Le storie di Babel’ hanno un qualcosa di biblico. Hanno quel sapore – e sapere – delle storie antiche, di quelle che si tramandano da sempre di generazione in generazione. Sanno quasi di mito. Si dipingono della grandezza delle storie della Tradizione pur narrando le imprese di personaggi e luoghi “bassi”. Forse la chiave sta proprio in questo, nel saper magistralmente raccontare la Vita – con la V maiuscola perchè raccoglie tutto l’orrore stupefacente della quotidianità – facendola sembrare una leggenda. Non usa toni aulici, si limita a narrare come farebbe un cantastorie. Nel raccontare l’ascesa di Benja, c’è quel tramandare le imprese e le gesta di antichi paladini:
“Reb Ar’e-Lejb, dissi al vecchio, parliamo di Benja Krik. Parliamo del suo fulmino inizio e della sua terribile fine. […] Ma perché solo Benja Krik è salito in cima alla scala di corda, mentre tutti gli altri sono rimassi in basso, sospesi sugli scalini pericolanti?” […] “Ora sapete tutto. Sapete chi per primo ha pronunciato la parola Re. È stato Mojsejka. Sapete perché non chiamò così né l’orbo Grač, né l’indiavolato Kol’ka. Sapete tutto.”
Benja è dunque il Re. E come tutti i re, come tutti i paladini, anche a lui è dedicato un ciclo speciale. Degli otto racconti presenti, i primi quattro lo vedono protagonista andando a creare intorno a lui una sorta di aura magica che lo innalza a ruolo effettivo di Re. Tutti nella Moldavanka parlano di lui e nutrono rispetto nei suoi confronti. Anche negli altri racconti, in un modo o nell’altro si torna a lui. È sempre a lui che riconducono tutte le storie. Come con i patriarchi.
Babel’ in pochissime pagine e con uno stile scarno, sicuro e dritto crea una specie di olimpo dei malfattori della Moldavanka. I personaggi a volte parlano in modo enigmatico. Le storie, a volte, assomigliano quasi a delle parabole. Ma senza insegnamento. Babel’ non si mette un gradino più in alto del lettore: il suo scopo non è insegnare, direi che piuttosto è… scrivere e divertirsi scrivendo. E ci riesce. Il lettore ride. Con un’attenzione, però, perché Babel’ non si fa beffe di quei poveracci, no. Babel’ descrive da vicino come qualcuno che sa bene cosa sia quel tipo di ambiente ma contemporaneamente con quel distacco necessario a far sì che il lettore non senta la finzione narrativa: il lettore si deve sentire parte della collettività, capire la sua sofferenza, farsi carico delle stesse tragicità, condividerne il destino e proprio per questo essere in grado di sorridere. È solo nello spazio che lascia chi scrive che il lettore può intrufolarsi e poi svignarsela quando vuole da Odessa ( o da qualsiasi altro spazio letterario).

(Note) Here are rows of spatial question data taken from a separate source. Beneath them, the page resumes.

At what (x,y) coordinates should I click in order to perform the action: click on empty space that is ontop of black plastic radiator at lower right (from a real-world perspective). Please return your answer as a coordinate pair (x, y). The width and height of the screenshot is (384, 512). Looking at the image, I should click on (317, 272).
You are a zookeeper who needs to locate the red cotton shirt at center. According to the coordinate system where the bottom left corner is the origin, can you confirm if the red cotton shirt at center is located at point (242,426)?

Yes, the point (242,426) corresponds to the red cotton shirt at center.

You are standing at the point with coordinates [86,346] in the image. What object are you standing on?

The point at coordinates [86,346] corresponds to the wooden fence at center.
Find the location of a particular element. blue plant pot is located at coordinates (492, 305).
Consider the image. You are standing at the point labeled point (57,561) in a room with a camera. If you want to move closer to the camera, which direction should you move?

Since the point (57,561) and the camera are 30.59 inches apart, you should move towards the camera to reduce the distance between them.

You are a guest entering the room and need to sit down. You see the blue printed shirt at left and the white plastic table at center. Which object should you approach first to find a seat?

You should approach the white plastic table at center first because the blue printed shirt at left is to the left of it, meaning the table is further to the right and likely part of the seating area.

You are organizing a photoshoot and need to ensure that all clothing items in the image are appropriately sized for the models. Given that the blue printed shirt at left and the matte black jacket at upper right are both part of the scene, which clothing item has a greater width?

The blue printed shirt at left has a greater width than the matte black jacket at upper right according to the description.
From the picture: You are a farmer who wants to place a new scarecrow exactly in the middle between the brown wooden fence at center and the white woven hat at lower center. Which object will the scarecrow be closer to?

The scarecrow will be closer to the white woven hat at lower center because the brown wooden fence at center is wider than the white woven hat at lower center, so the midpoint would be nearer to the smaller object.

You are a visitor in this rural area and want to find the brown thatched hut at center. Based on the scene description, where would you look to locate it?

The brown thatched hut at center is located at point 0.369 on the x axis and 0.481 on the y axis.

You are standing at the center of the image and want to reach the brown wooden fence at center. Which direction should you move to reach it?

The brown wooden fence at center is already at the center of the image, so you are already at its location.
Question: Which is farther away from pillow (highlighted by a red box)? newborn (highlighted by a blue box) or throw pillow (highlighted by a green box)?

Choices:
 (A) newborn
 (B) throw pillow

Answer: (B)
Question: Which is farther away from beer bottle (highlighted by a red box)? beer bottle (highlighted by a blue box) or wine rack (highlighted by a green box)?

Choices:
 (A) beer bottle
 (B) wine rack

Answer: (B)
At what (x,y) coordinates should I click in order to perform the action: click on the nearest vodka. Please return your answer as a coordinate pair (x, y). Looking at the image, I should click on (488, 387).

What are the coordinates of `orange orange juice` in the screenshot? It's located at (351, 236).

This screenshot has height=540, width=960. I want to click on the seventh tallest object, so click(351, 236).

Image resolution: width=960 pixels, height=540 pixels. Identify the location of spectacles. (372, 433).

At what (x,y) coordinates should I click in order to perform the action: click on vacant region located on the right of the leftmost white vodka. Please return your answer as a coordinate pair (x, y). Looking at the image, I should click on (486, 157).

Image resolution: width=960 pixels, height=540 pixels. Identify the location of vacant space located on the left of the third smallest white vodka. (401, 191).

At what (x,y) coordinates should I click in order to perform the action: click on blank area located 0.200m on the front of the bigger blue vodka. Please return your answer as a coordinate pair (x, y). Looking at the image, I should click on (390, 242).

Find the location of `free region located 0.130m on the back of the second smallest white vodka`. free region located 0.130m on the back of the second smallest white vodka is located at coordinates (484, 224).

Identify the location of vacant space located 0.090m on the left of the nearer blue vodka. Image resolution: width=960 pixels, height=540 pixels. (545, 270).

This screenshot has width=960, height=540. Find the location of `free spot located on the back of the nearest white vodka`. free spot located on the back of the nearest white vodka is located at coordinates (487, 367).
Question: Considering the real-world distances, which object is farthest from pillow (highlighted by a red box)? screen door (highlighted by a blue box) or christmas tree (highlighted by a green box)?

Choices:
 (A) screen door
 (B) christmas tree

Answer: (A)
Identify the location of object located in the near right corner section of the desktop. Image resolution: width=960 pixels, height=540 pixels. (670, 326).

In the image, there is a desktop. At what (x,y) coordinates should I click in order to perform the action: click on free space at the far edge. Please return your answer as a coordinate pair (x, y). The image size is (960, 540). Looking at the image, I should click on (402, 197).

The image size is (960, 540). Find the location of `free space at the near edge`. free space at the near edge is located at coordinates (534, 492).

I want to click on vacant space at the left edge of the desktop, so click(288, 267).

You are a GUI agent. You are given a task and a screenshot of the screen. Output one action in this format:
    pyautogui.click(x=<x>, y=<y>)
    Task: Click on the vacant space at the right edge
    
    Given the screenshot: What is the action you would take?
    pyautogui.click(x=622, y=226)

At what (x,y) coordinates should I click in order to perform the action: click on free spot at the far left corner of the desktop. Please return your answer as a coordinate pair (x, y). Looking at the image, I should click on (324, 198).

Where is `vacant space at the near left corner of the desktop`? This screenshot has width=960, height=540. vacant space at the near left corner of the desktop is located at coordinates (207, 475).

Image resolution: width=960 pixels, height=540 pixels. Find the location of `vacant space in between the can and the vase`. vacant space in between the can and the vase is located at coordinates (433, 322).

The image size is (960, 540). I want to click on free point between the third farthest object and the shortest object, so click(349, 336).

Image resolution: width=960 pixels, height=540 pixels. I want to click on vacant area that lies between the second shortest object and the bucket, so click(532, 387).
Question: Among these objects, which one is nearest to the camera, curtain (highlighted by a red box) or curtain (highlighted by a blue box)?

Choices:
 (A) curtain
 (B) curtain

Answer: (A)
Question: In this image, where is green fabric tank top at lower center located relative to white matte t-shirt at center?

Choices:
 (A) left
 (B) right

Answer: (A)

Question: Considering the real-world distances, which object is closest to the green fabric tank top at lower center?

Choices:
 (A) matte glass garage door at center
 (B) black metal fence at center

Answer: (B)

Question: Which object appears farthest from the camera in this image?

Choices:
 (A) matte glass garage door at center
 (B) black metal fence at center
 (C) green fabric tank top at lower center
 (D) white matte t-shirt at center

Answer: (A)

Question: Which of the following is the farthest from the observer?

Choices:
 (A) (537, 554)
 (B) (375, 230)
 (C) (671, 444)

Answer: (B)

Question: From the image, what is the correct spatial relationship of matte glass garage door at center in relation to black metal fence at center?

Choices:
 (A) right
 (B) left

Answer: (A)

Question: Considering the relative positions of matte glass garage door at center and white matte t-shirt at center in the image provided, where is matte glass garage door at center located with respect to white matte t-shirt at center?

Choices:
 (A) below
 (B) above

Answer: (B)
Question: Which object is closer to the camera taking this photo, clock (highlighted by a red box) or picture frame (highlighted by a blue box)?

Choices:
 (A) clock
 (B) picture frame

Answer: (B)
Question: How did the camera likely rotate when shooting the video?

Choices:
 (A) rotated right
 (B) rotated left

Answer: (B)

Babel’ è quel sangue sulla neve di cui sopra. È acuto e senza veli. Stupisce con delicatezza, segna sbalordendo senza però far sì che il suono rimbombi troppo – come uno sparo attutito dal bianco manto invernale. Babel’ è klezmer perché restituisce il caos della vita. I suoi personaggi sono klezmer. Non perché innalzino canti al signore ma perché mossi dalle passioni, presi nel vortice del vivere. Che non vuol dire solo il Bene, il Bello. Un vortice che prende anche il Male e il Brutto. Ma proprio per questo veritiero. Chi ha in mente le sonorità klezmer, lo sente il parallelismo. Sente il sangue che scorre e il battito del cuore di Benja. Quel battito convulso così tipico di uno stile musicale che sa di rosso, di carne viva, di passione. È la musica giusta per una città portuale dove tutti sono di corsa con il vento tra i capelli e le urla di chi scarica merci. È la musica di Babel’ e della sua scrittura che si innalza e si gonfia di storie per portare in alto anche chi di norma viene recluso.
“Ha un che di dionisiaco, il Klezmer.
[…] il klezmer è una metafora del diritto a rimettere in discussione i valori, a capovolgerli, all’onestà dell’essere umano turbato dalle passioni, dai dubbi, dalle negazioni, e sempre mosso dalla grandezza dei suoi momenti di esaltazioni, dall’aleatorietà e dalla meraviglia degli incontri, estemporanei come la musica.”[2]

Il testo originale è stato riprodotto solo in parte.